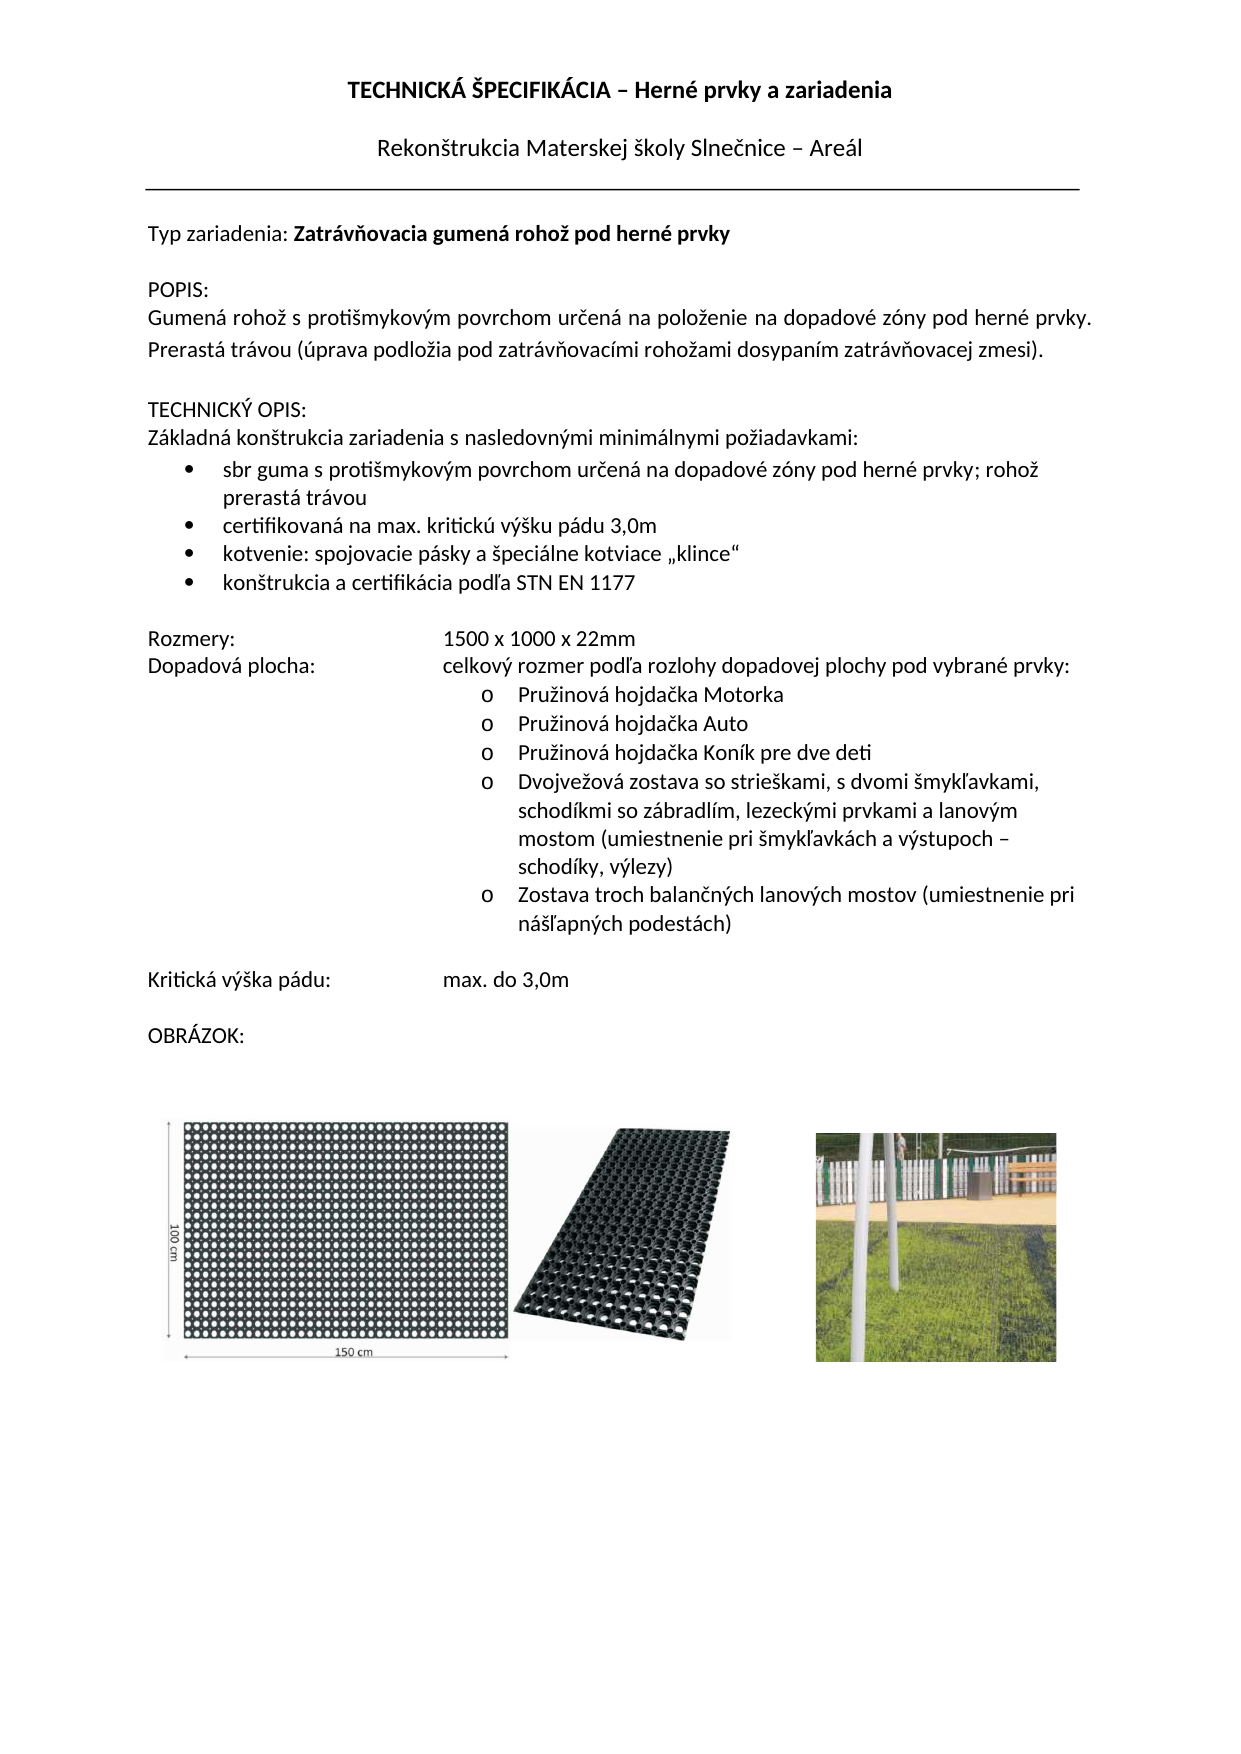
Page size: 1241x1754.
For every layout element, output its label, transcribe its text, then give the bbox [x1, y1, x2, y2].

text Typ zariadenia: Zatrávňovacia gumená rohož pod herné prvky [148, 219, 1093, 247]
list Pružinová hojdačka Koník pre dve deti [480, 738, 1093, 767]
list konštrukcia a certifikácia podľa STN EN 1177 [185, 568, 1093, 596]
list certifikovaná na max. kritickú výšku pádu 3,0m [185, 512, 1093, 539]
text OBRÁZOK: [148, 1022, 1093, 1050]
text Kritická výška pádu: max. do 3,0m [148, 966, 1093, 994]
text Gumená rohož s protišmykovým povrchom určená na položenie na dopadové zóny pod herné prvky. Prerastá trávou (úprava podložia pod zatrávňovacími rohožami dosypaním zatrávňovacej zmesi). [148, 303, 1093, 363]
text POPIS: [148, 275, 1093, 303]
text TECHNICKÝ OPIS: [148, 395, 1093, 423]
text Základná konštrukcia zariadenia s nasledovnými minimálnymi požiadavkami: [148, 423, 1093, 451]
text Rozmery: 1500 x 1000 x 22mm [148, 624, 1093, 652]
list sbr guma s protišmykovým povrchom určená na dopadové zóny pod herné prvky; rohož prerastá trávou [185, 456, 1093, 512]
list kotvenie: spojovacie pásky a špeciálne kotviace „klince“ [185, 539, 1093, 568]
list Dvojvežová zostava so strieškami, s dvomi šmykľavkami, schodíkmi so zábradlím, lezeckými prvkami a lanovým mostom (umiestnenie pri šmykľavkách a výstupoch – schodíky, výlezy) [480, 767, 1093, 880]
list Pružinová hojdačka Motorka [480, 680, 1093, 709]
list Zostava troch balančných lanových mostov (umiestnenie pri nášľapných podestách) [480, 880, 1093, 938]
text Dopadová plocha: celkový rozmer podľa rozlohy dopadovej plochy pod vybrané prvky: [148, 652, 1093, 680]
list Pružinová hojdačka Auto [480, 709, 1093, 738]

++++++++++

» **PROBLEM DETAILS**
Check the entries above for the word "konštrukcia" and copy every line where it turns up.

» **SOLUTION TO THIS EXERCISE**
list konštrukcia a certifikácia podľa STN EN 1177 [185, 568, 1093, 596]
text Základná konštrukcia zariadenia s nasledovnými minimálnymi požiadavkami: [148, 423, 1093, 451]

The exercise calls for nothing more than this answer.